=== Your goal ===
Give the lines below again exactly, starting with the line that holds "1. Leta reda" and going on through the line that holds "1. Klicka **Ta bort**.".

[Saved data entries]
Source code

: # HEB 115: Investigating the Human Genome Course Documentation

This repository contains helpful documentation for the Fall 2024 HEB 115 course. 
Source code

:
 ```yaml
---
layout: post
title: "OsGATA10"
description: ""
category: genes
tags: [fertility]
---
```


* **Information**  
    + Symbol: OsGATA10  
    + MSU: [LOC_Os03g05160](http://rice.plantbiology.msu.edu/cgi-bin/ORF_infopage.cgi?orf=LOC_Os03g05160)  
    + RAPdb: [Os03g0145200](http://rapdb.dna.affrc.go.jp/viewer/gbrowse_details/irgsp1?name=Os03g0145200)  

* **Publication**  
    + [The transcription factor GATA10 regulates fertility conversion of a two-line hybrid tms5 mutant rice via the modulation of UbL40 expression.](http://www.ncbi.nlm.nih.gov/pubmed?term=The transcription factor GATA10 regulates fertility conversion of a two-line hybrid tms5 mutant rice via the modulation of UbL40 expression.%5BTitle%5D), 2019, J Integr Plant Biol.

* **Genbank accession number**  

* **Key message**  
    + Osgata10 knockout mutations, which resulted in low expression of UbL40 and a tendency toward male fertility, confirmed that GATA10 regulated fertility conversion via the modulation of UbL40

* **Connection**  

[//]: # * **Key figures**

...

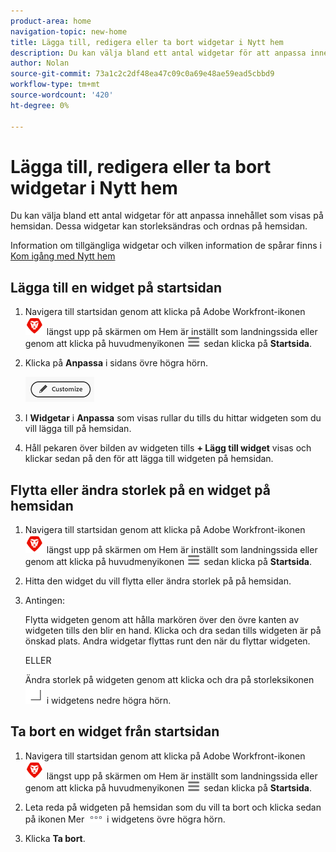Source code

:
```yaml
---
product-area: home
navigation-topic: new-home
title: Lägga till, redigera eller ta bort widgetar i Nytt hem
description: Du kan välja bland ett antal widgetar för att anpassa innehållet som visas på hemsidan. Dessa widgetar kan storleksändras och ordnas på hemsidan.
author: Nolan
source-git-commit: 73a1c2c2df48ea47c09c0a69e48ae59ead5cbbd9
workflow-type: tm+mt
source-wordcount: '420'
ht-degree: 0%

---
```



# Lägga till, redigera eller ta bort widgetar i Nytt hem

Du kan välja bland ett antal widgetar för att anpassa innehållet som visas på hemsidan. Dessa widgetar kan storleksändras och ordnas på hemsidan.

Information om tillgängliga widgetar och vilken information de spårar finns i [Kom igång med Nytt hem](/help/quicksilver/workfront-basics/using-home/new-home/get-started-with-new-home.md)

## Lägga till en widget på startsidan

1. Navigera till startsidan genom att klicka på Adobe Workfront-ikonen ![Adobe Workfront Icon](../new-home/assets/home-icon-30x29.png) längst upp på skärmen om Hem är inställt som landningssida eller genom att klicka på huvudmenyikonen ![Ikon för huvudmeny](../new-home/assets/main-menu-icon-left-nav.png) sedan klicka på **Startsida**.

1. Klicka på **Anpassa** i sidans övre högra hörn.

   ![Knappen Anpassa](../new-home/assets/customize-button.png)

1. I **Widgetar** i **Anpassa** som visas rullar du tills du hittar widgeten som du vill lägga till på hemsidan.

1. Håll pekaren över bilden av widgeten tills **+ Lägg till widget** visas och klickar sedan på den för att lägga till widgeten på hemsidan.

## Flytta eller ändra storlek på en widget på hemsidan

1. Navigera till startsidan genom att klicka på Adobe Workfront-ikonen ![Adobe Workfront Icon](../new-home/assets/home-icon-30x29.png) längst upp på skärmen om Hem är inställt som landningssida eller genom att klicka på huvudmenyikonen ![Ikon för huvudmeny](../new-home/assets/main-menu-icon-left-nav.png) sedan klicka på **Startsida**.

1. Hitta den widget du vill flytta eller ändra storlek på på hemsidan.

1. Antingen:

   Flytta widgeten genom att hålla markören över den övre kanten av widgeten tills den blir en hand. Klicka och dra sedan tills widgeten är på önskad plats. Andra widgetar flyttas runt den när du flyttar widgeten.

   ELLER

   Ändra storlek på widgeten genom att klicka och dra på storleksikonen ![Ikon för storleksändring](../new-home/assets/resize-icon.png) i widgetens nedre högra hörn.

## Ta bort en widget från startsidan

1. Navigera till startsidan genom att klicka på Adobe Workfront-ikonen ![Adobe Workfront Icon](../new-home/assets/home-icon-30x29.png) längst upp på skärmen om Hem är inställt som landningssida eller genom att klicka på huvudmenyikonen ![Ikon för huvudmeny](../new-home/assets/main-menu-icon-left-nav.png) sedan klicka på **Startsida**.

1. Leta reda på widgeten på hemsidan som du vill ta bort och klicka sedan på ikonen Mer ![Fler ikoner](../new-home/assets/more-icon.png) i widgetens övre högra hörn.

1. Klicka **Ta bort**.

=== Answer area ===
1. Leta reda på widgeten på hemsidan som du vill ta bort och klicka sedan på ikonen Mer ![Fler ikoner](../new-home/assets/more-icon.png) i widgetens övre högra hörn.

1. Klicka **Ta bort**.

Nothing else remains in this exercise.